Although Austrian business cycle theory (ABCT) is a powerful price-theoretic explanation for monetary-induced booms and busts, it is not without critics. Indeed, many find ABCT implausible for two reasons. The first is that it seems to rely on individuals making systematic and economy-wide errors. This seems inconsistent with rational decision making, especially the theory of rational expectations. The second is that the recalculation process following the bust cannot be understood in an equilibrium context, differing from the vast majority of accepted models. Today I tackle the first critique; I will deal with the second in my next post.
As Will Luther and I argue, it is true that ABCT involves agents making what appears to be systematic and economy-wide mistakes. Since rational expectations means that individuals do not systematically err, we must formulate a theory of individuals’ decisions in a context where they may be making errors in a narrow sense, but in a broader sense are behaving optimally, if we indeed want to show ABCT is consistent with rational expectations.
This can be done in two steps. First, one should note that information—in this context, especially information on the optimal length of production plans and central bank strategy—is costly to acquire. It follows that individuals in the market will acquire information up to the point where the marginal benefit of acquiring information equals the marginal cost. But since, as for the vast majority of other goods, there are rising marginal costs and falling marginal benefits to acquiring information, individuals’ optimal stock of information will almost certainly leave them less-than-fully informed. Mistakes are perfectly consistent with rational expectations in this sense.
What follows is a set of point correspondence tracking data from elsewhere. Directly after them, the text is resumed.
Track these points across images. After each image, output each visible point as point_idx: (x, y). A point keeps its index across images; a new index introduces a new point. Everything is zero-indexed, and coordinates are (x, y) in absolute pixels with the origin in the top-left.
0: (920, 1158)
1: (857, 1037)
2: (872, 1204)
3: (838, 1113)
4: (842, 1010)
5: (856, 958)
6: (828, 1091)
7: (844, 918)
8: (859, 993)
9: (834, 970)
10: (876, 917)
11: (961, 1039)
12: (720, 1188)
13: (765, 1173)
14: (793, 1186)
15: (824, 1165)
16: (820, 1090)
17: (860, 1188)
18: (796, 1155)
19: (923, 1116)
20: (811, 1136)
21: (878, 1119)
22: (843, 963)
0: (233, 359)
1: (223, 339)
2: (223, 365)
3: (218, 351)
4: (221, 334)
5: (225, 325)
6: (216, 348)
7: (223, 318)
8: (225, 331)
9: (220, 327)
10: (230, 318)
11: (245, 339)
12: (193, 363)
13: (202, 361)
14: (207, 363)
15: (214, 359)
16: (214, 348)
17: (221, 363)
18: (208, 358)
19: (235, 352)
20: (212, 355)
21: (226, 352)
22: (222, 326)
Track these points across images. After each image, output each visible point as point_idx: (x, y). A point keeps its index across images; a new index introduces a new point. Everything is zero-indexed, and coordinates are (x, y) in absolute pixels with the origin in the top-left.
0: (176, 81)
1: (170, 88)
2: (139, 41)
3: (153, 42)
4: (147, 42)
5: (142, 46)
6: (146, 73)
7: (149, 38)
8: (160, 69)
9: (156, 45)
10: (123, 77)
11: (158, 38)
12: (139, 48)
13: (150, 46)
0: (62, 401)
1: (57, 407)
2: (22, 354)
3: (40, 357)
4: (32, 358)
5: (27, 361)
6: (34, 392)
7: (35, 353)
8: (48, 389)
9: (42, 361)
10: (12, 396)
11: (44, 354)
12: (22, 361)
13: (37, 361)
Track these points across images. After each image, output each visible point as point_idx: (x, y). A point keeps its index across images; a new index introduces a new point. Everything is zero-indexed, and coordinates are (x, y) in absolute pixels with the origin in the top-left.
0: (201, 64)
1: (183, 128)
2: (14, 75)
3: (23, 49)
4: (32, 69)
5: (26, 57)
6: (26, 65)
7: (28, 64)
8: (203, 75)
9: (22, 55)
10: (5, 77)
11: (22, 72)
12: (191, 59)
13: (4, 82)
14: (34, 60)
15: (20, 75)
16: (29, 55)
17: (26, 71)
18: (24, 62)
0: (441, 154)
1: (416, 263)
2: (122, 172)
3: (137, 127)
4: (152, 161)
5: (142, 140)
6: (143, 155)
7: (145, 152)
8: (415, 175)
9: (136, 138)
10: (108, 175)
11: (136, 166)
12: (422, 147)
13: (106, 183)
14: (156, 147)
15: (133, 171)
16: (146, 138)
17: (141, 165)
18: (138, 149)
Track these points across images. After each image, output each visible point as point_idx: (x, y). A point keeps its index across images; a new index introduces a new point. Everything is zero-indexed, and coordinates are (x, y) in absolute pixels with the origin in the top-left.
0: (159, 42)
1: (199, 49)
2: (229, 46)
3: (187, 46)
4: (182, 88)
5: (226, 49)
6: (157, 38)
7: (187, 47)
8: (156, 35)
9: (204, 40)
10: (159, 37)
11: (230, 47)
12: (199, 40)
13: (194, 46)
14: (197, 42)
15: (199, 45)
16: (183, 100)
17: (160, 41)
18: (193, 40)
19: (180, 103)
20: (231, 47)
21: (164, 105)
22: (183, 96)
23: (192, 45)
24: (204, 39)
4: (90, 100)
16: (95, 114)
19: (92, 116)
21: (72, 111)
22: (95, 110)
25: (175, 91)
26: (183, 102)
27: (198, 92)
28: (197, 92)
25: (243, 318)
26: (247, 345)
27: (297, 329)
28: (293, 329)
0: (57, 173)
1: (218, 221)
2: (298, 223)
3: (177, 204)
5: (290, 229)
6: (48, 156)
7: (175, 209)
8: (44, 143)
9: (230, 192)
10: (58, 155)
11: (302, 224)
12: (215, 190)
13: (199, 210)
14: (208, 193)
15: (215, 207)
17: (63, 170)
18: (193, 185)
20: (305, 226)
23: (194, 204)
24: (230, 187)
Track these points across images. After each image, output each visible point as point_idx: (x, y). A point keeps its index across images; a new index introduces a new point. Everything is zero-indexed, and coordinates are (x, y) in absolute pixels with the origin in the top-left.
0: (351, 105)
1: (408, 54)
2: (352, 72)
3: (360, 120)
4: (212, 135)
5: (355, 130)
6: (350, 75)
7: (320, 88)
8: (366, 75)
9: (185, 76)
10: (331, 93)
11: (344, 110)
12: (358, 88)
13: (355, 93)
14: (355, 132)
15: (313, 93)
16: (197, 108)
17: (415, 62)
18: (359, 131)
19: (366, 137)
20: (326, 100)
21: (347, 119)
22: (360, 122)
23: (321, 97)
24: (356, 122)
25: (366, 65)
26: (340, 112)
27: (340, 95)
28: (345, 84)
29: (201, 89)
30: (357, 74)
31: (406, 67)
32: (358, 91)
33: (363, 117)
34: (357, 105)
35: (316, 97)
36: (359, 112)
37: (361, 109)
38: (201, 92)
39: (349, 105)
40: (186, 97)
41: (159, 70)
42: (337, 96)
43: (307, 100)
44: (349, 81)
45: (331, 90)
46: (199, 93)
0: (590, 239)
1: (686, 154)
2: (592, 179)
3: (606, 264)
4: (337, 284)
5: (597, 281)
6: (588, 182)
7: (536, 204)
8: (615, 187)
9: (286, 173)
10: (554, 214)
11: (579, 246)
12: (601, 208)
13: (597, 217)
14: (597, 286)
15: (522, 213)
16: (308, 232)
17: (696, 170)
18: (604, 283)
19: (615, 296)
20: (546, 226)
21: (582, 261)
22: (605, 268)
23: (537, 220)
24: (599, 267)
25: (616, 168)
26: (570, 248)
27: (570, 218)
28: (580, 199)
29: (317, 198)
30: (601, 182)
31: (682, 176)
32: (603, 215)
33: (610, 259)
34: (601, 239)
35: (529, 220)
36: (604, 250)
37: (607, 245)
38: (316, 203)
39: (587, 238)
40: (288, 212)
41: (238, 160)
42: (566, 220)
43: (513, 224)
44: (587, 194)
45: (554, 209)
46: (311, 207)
Second, one should note that production behavior does not consist of an infinitely continuous series of spot decisions. Production involves making a plan—a prespecified ‘recipe’ for production that has built-in contingencies, precisely because deciding on contingencies in the heat of the moment, when things have gone wrong, is intolerably costly. Plans must be made with many things as basic data, which are given, and must specify under what conditions the plan will be revised. If something does not occur according to plan, it might not be the case that firms perfectly adjust, because again, plan changes are costly to undertake. The already decided-upon ‘algorithm’ for plan updating will probably be used, even if this is suboptimal in the narrow sense, because when the full costs of plan are taken into account, this is the best strategy for producers.
Putting these two together, one can see why individuals systematically err when monetary policy becomes unanticipatedly loose. As Nobel laureate Robert Lucas noted, producers in markets face a ‘signal extraction’ problem when they observed increased demand for their product: is the increased demand real, or due to unexpectedly easy money? Since information is costly to acquire, and the relevant context for adjustment is not momentary decisions, but entire production plans, there will be less-than-full adjustment to newly easy monetary conditions. Again, producers will rely on their built-in updating procedures, because to do otherwise is too costly.
Admittedly, the magnitude of production errors will probably be smaller in a world of rational expectations, since individuals will recognize that they live in a world of signal extraction problems and, to the extent it is cost effective, will adjust somewhat. But if the monetary disturbance is large enough, and especially if there are other policies in place that incentivize investment in specific lines of production using easy credit (housing boom, anyone?), ABCT dynamics are still consistent with the ‘tight’ model conventions of equilibrium-always and rational expectations.